У меня была скверная ночь. Как я наказан за свою жалкую жизнь! И хоть я не чувствовал за собой вины, но понимал, что ситуация складывалась не в мою пользу: все ее внешние признаки можно было истолковать против меня. Нужно было срочно поговорить с Мюллером.
Когда я на другой день сказал в издательстве, что хочу его видеть, мне ответили, что господин Мюллер ушел. Он не желал меня больше видеть или уже отправился в полицию? Погрузившись в свои тяжелые думы, я побрел по Адальбертштрассе.
И тут встретил его.
Господин Мюллер, вам не следует утруждать из-за меня полицию, я в состоянии отвечать за свои поступки!
Мюллер только покачал головой:
Я и не собирался идти в полицию. К полиции это дело не имеет никакого отношения. Но вы поставили меня в дурацкое положение.
Молча мы отправились с ним обратно в издательство.
После того как я все рассказал Мюллеру, он спросил:
Стало быть, вы обманули меня, когда получали второй гонорар?
Да.
Некрасиво с вашей стороны. Я вам доверился. Но, видимо, писателям нельзя доверять. Теперь у господина фон Вебера все основания для триумфа и он может сколько ему угодно потешаться над этим чудаком Мюллером.

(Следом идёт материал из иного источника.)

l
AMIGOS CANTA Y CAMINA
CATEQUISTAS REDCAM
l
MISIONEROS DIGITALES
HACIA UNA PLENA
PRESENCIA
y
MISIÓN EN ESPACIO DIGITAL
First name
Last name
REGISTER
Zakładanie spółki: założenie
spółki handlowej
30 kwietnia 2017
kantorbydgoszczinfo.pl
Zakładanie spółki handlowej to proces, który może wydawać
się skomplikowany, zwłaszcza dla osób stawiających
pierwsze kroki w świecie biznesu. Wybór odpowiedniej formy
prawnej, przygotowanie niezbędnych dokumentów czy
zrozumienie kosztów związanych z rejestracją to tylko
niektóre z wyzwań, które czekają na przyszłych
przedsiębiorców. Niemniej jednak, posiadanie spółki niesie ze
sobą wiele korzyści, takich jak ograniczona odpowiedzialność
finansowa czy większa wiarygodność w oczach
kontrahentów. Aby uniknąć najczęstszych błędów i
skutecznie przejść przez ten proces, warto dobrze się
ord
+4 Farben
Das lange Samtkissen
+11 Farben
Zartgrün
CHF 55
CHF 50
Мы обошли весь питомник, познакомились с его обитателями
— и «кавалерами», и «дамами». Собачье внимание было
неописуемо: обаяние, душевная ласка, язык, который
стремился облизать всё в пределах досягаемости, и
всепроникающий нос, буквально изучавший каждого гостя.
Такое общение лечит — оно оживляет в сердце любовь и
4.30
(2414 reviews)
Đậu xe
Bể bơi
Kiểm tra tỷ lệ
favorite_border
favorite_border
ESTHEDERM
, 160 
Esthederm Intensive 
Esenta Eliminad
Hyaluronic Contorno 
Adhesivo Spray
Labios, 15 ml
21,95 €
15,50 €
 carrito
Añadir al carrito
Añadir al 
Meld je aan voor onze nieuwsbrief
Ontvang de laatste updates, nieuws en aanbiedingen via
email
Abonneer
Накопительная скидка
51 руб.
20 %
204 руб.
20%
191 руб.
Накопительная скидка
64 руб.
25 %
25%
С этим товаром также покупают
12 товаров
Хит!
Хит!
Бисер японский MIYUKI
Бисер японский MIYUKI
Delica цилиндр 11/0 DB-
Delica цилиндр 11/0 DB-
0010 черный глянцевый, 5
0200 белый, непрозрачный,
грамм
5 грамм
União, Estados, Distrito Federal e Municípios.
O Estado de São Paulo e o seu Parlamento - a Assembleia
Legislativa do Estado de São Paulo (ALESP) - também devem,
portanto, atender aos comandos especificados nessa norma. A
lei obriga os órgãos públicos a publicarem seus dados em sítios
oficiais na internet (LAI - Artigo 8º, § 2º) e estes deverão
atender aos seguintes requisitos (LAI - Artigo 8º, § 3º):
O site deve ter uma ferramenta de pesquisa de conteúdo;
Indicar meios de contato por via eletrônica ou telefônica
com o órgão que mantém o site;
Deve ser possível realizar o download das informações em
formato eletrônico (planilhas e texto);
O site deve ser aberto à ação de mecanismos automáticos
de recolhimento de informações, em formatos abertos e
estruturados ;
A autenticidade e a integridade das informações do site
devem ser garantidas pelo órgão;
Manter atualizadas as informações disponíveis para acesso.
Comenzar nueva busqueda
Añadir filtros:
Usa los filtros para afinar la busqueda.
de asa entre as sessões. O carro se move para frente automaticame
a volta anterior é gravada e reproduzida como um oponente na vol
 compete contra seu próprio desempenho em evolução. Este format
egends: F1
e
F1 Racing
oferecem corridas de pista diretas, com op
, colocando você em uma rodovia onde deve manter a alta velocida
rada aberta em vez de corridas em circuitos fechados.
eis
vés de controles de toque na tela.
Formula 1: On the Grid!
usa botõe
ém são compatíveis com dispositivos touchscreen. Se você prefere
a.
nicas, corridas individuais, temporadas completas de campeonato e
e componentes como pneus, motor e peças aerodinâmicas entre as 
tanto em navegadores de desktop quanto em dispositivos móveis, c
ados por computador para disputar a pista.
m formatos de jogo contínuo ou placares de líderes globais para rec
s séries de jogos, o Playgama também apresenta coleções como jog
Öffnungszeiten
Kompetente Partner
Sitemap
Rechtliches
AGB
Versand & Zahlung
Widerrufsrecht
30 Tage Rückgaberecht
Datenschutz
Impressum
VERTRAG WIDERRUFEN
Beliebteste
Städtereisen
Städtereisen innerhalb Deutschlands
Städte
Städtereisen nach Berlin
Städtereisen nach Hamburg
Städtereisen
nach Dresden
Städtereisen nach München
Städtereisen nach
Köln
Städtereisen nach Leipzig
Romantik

Он внимательно всматривался в меня.
Никак не думал, что вы тоже такой же…
Продолжать он не стал.
Ну почему писатели все такие? Я дал бы вам и так эти четыре сотни, зачем было врать, что вы уже сделали половину. Как же нам теперь быть?
Я молчал.
Если уж вам не хочется делать прозу, может, вы переведете что-нибудь другое?
Запинаясь, я сказал, что мог бы, пожалуй, перевести поэмы, но что мне понадобится на это не меньше шести недель и я не знаю, на что мне жить все это время.
Итак, я должен еще вложить деньги?
Он задумался, что-то подсчитывая. По окончании работ я должен был бы получить всего тысячу восемьсот марок. Если он вычтет из этой суммы восемьсот марок аванса, остается ровно тысяча марок. Могу ли я твердо обещать ему, что на сей раз поведу себя как порядочный человек и что через шесть недель представлю готовую работу?
Я только кивнул головой.
Тут он впервые улыбнулся:
Что ж, поверю вам и на этот раз. Я до этого побывал в машинописной конторе. Они подтвердили, что вы отдали только тридцать страниц на перепечатку. Кроме того, я понимал, что не такой же вы дурак, чтобы выкинуть такую штуку. Иначе вы ведь на всю жизнь поставили бы на себе крест. Одного я не мог понять, почему вы не поговорили со мной откровенно. Этот хитроумный саксонец имеет зуб на вас за что-то. Ладно уж, дам вам еще шесть недель, но очень надеюсь, что на этот раз вы не подведете. Вам прямо сейчас нужны деньги?